If N is the number of observations, I think this is quite natural in Julia when you’re in a situation where you might only need a sub-sample of observations to evaluate an objective (say in stochastic gradient descent). That way, you’re accessing data in memory according to the underlying memory-layout when grabbing an observation. If the layout is Nobs x Nfeatures then you’ll jump around in memory when you try to get the i’th observation as Data[i, :].

Isn’t it just two different paradigms - classic data analysis (e.g. with DataFrames) usually has observations as rows, machine learning as columns. (MultivariateStats uses a bit of both, I think determined by the wind direction at the time of coding.) There are good reasons for both but it’s also something that can really trip you up.

Yes I guessed that memory layout is why. It’s interesting that nearly all the ML textbooks stick to the convention that the design matrix X is N x D. The only exception I know of is the Gaussian Process book by Rasmussen and Williams (IIRC). It actually simplifies some of the equations (as well as the code) if X is D x N, but it will look unfamiliar (to some) to write OLS estimator as (X X’)^{-1} X y instead of the more familiar (X’X)^{-1} X’ y. I am tempted to switch to the D * N convention for v2 of my own book (“Machine learning: a probabilistic perspective”), as I make the switch from Matlab to Julia

I’m not so sure it’s just a field-difference thing (and as @murphyk pointed out most textbooks in ML use nxp).
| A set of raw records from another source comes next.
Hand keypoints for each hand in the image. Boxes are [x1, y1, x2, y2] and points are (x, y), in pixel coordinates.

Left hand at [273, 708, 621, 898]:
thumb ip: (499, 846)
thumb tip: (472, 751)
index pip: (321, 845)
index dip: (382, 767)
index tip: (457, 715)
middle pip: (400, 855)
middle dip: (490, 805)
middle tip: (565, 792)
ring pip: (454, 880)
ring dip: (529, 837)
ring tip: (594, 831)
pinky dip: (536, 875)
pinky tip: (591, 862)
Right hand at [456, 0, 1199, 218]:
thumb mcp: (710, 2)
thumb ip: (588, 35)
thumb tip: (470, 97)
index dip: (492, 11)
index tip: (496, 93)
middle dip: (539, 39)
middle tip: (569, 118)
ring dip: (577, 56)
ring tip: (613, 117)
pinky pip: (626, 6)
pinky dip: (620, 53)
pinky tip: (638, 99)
There’s also something to be said with the fact that it’s usually desirable to have columns be of the same type for data storage I guess (which is a reason why most tabular-data packages in Julia use nxp afaiu). If you just have a big array of floating point numbers this doesn’t matter but in general that wouldn’t be the case.